:: Text section ::

In terms of management, it was important to be able to start to think about the Supercluster not as 128 dual-processor NT machines but as a "system" and so our staff worked to put tools in place with this in mind.

Middleware for the NT Supercluster has included a project based on Microsoft DCOM -- the NCSA Symera Distributed System (Symera) project (http://symera.ncsa.uiuc.edu/). The Symera project is aimed at easily bringing the power of parallel computing to the growing number of codes being written for NT and using DCOM objects. Beyond the application development and runtime environment, Symera, provides tools for management not only of tightly coupled clusters such as the Supercluster but also of loosely coupled systems on the desktop.

In 1999, NCSA plans to increase the size of the cluster to 512 processors. This will allow for further investigation and development of management tools, middleware, and applications.

:::
:: Material ::

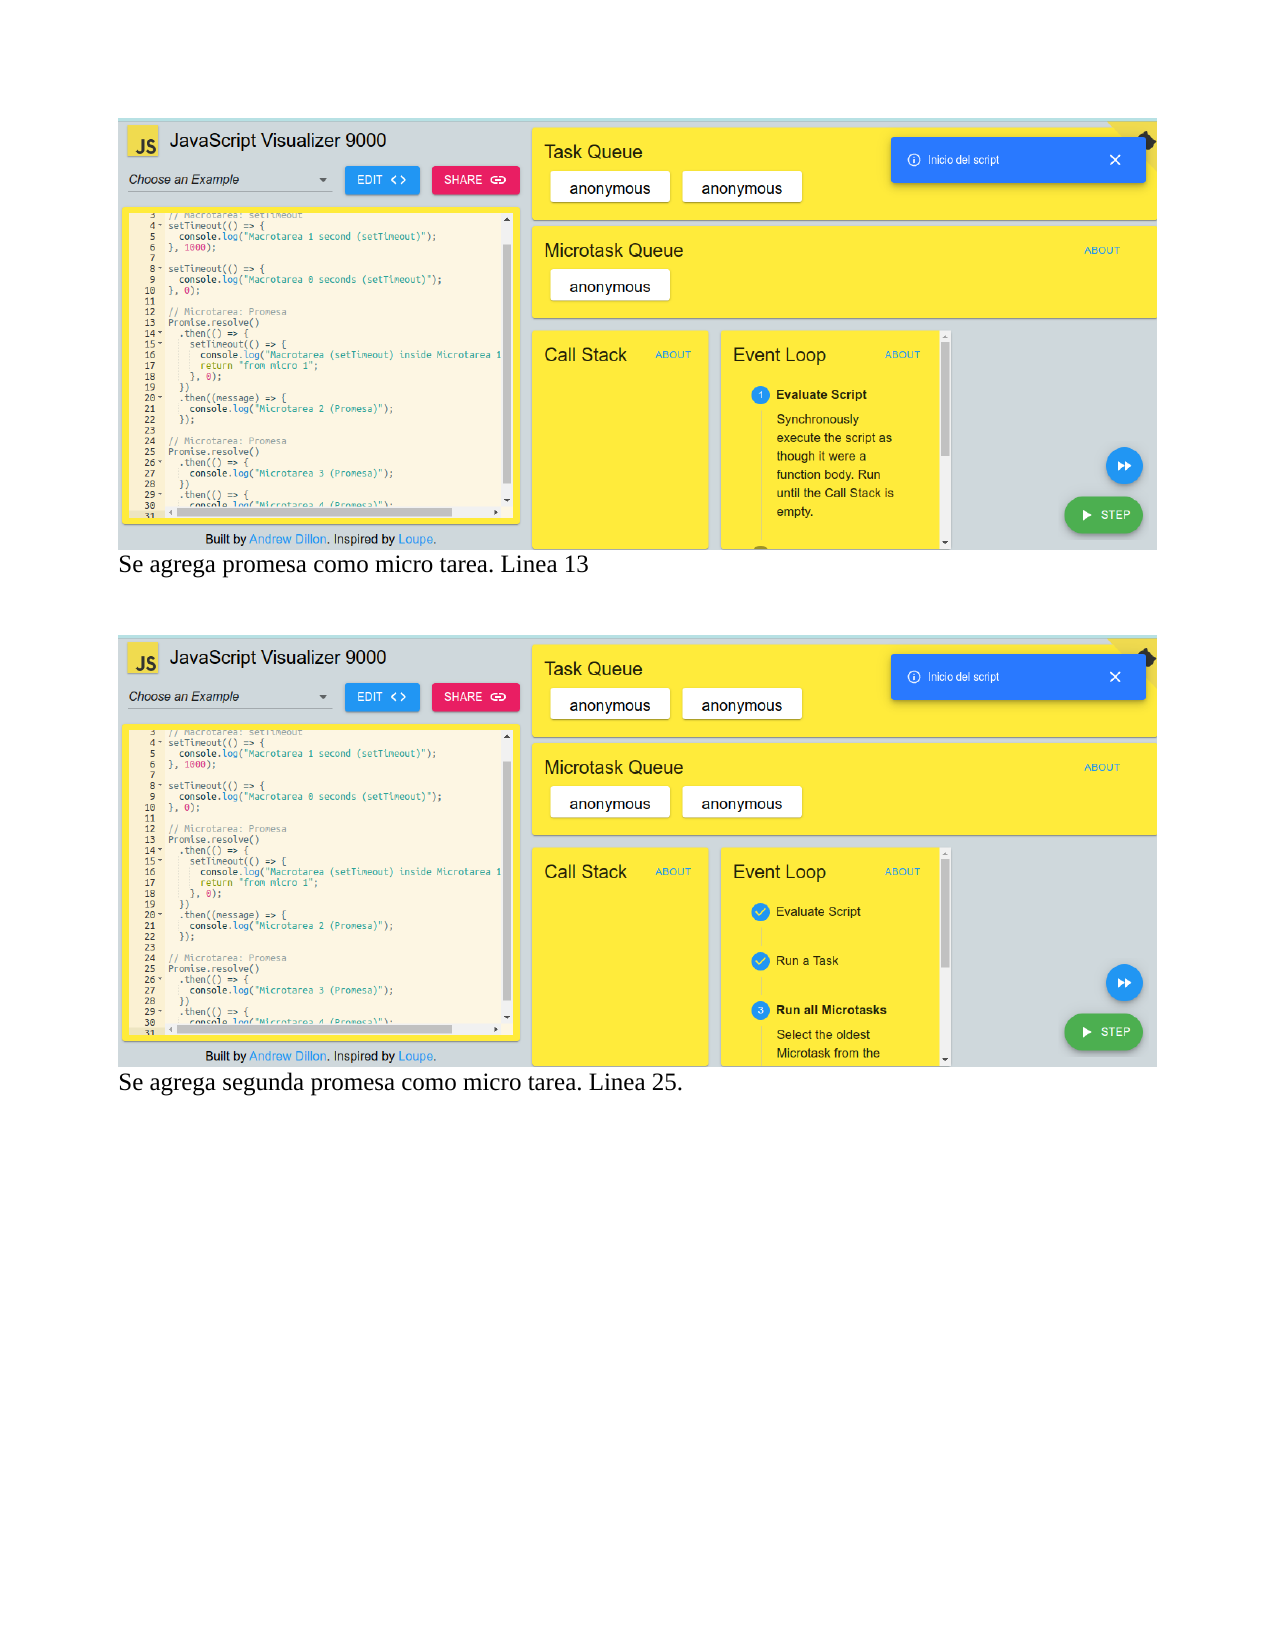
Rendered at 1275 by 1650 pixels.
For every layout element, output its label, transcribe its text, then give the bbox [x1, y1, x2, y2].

:::

Prompt A:
In the passage on the NCSA NT Supercluster, to how many processors does NCSA plan to enlarge the cluster in 1999?
Prompt B:
Continue the passage on the NCSA NT Supercluster from where it stops.

Final answer A:
512 processors.

Final answer B:
The NT Cluster Consortium is an activity within the Alliance Private Sector Program (PSP) structured to provide Infrastructure Development Partners (IDP) with access to the NCSA’s NT technical expertise, software and hardware. An IDP is one or more Alliance academic partners, national labs, a single company, a number of companies acting as a consortium, or a consortium of larger and/or smaller companies working with NCSA or with NCSA and other Alliance university partners. The Consortium is also open to Strategic Industrial Partners (SIP) and to Strategic Technology Partners (STP).

Consortium members will be kept abreast of the current developments through technical updates and reports, attend a yearly workshop for updates on NT technologies undertaken at NCSA, have access to the NT Supercluster and have early access to the Symera software for internal commercial use and will able to interact with the development staff to discuss specific technical questions of interest to the member. The NT Cluster Consortium is also intended to serve as a forum for members to interact with one another and with key hardware and software suppliers involved in the NCSA efforts.

Of critical interest to many Consortium members will be the availability of direct access to the NCSA NT Supercluster researchers, developers and hardware systems for the purposes of performing software development, computational usage and consulting on a contractual basis. Potential projects include work in porting existing applications, developing new applications using object oriented techniques, data mining efforts, system evaluation and assistance and consulting for on-site NT cluster programs.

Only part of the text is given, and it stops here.